The U.S. Navy announced that this year’s Rim of the Pacific (RIMPAC 2014) exercise is scheduled to be conducted from late June to early August and will be the largest ever with 23 participating nations, including a diversified mix of maritime, land and air forces from the United States (outside Hawaii), Australia, Brunei, Canada, Chile, China, Columbia, France, Indonesia, India, Japan, Malaysia, Mexico, Netherlands, New Zealand, Norway, Peru, Philippines, Republic of Korea, Singapore, Thailand, Tonga and United Kingdom.

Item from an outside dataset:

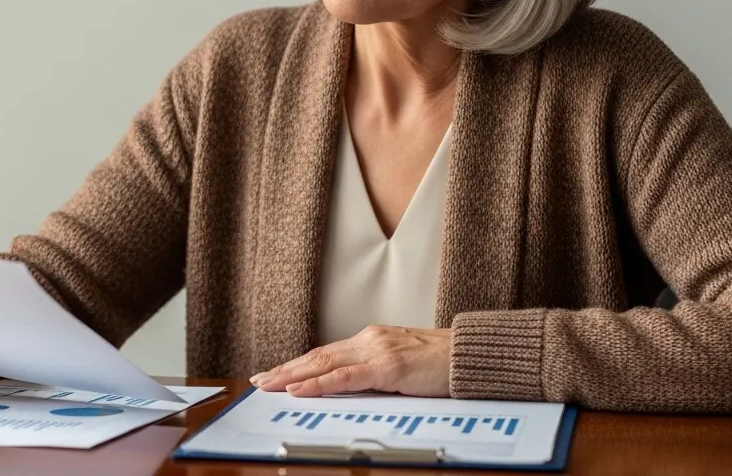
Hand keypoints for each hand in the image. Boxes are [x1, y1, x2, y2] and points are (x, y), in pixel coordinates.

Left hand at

The visiting forces will include nearly 24,700 military personnel. The Research and Analysis Division of Hawaii’s Department of Business, Economic Development, and Tourism (DBEDT) has estimated that this group will spend upwards of $52.5 million for gifts, entertainment and other visitor-type expenditures.

This figure does not include millions of dollars in yet-to-be determined government purchases of fuel and other supplies and services in direct support of RIMPAC. It also does not include estimated visitor spending by the thousands of accompanying spouses, children, and other family and friends who are expected to be visiting the islands and spending vacation time during RIMPAC.

The inaugural RIMPAC was held in 1971 and included forces from Australia, Canada, New Zealand, the United Kingdom and the United States. It has since grown to become the world’s largest international maritime warfare exercise and is held biennially on even numbered years.  It is hosted and administered by the Commander, U.S. Pacific Fleet, at Pearl Harbor, Hawaii in conjunction with the U.S. Marine Corps and U.S. Coast Guard, and Hawaii National Guard forces under the control of the Governor of Hawaii.

The U.S. conducts RIMPAC to enhance interoperability between Pacific Rim armed forces as a means of helping to promote stability in the region to benefit all of the participating nations.  The Pacific area of responsibility faces several challenges which threaten regional security and stability and could require naval force-on-force engagements to protect against aggressor nations and enable growth in commerce and trade.